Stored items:
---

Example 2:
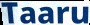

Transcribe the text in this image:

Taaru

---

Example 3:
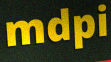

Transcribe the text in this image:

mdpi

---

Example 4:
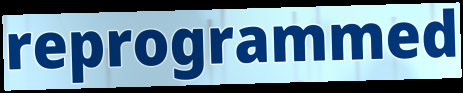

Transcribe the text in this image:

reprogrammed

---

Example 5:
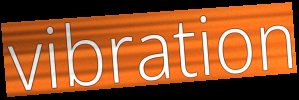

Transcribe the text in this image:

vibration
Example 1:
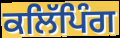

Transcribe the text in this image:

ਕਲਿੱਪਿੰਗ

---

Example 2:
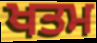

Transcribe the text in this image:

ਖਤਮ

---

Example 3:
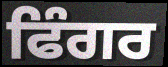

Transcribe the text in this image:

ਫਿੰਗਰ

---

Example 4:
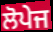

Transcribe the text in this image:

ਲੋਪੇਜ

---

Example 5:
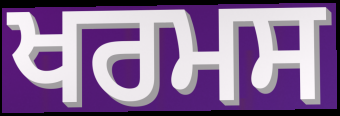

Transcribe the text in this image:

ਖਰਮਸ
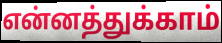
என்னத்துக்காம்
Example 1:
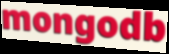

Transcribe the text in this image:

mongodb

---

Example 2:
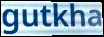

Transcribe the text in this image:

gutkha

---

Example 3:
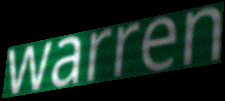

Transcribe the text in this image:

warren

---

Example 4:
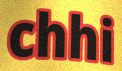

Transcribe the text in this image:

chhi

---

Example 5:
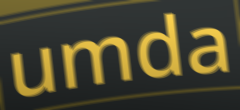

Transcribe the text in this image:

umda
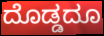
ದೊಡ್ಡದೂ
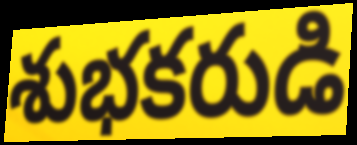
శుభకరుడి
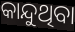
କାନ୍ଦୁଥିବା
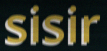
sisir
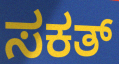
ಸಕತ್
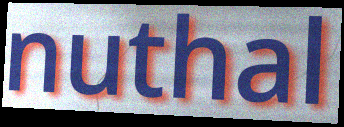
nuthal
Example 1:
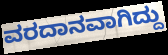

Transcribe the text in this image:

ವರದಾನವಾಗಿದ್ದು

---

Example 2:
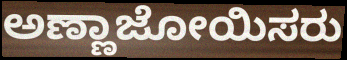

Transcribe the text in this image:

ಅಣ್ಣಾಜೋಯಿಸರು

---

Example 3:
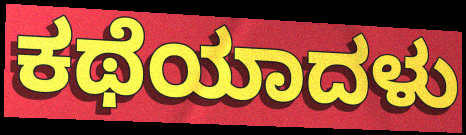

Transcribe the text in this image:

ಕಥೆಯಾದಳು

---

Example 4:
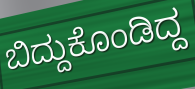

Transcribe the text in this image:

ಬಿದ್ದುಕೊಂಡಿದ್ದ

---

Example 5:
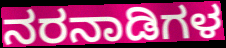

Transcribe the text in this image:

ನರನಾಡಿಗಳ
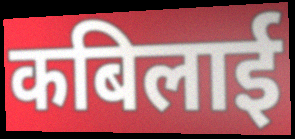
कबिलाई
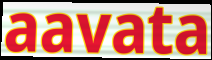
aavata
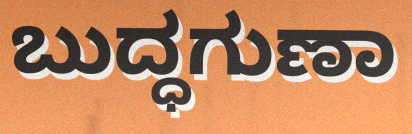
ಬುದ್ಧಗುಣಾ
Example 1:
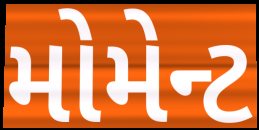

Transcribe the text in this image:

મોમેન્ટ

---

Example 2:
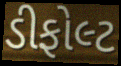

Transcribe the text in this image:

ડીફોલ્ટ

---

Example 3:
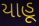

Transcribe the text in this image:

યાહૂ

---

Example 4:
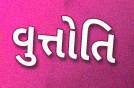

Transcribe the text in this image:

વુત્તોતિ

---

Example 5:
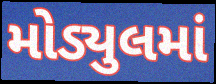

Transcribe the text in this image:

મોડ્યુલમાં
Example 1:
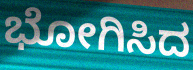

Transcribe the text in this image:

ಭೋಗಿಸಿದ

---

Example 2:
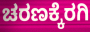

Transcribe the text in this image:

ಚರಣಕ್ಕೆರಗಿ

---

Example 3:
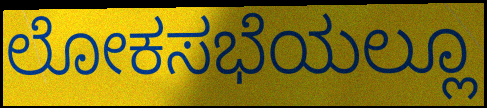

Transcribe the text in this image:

--- EXERCISE ---
Retype every record above word for word, leaving the pictures out of your answer.

--- RESULT ---
---

Example 2:

Transcribe the text in this image:

Taaru

---

Example 3:

Transcribe the text in this image:

mdpi

---

Example 4:

Transcribe the text in this image:

reprogrammed

---

Example 5:

Transcribe the text in this image:

vibration
Example 1:

Transcribe the text in this image:

ਕਲਿੱਪਿੰਗ

---

Example 2:

Transcribe the text in this image:

ਖਤਮ

---

Example 3:

Transcribe the text in this image:

ਫਿੰਗਰ

---

Example 4:

Transcribe the text in this image:

ਲੋਪੇਜ

---

Example 5:

Transcribe the text in this image:

ਖਰਮਸ
என்னத்துக்காம்
Example 1:

Transcribe the text in this image:

mongodb

---

Example 2:

Transcribe the text in this image:

gutkha

---

Example 3:

Transcribe the text in this image:

warren

---

Example 4:

Transcribe the text in this image:

chhi

---

Example 5:

Transcribe the text in this image:

umda
ದೊಡ್ಡದೂ
శుభకరుడి
କାନ୍ଦୁଥିବା
sisir
ಸಕತ್
nuthal
Example 1:

Transcribe the text in this image:

ವರದಾನವಾಗಿದ್ದು

---

Example 2:

Transcribe the text in this image:

ಅಣ್ಣಾಜೋಯಿಸರು

---

Example 3:

Transcribe the text in this image:

ಕಥೆಯಾದಳು

---

Example 4:

Transcribe the text in this image:

ಬಿದ್ದುಕೊಂಡಿದ್ದ

---

Example 5:

Transcribe the text in this image:

ನರನಾಡಿಗಳ
कबिलाई
aavata
ಬುದ್ಧಗುಣಾ
Example 1:

Transcribe the text in this image:

મોમેન્ટ

---

Example 2:

Transcribe the text in this image:

ડીફોલ્ટ

---

Example 3:

Transcribe the text in this image:

યાહૂ

---

Example 4:

Transcribe the text in this image:

વુત્તોતિ

---

Example 5:

Transcribe the text in this image:

મોડ્યુલમાં
Example 1:

Transcribe the text in this image:

ಭೋಗಿಸಿದ

---

Example 2:

Transcribe the text in this image:

ಚರಣಕ್ಕೆರಗಿ

---

Example 3:

Transcribe the text in this image:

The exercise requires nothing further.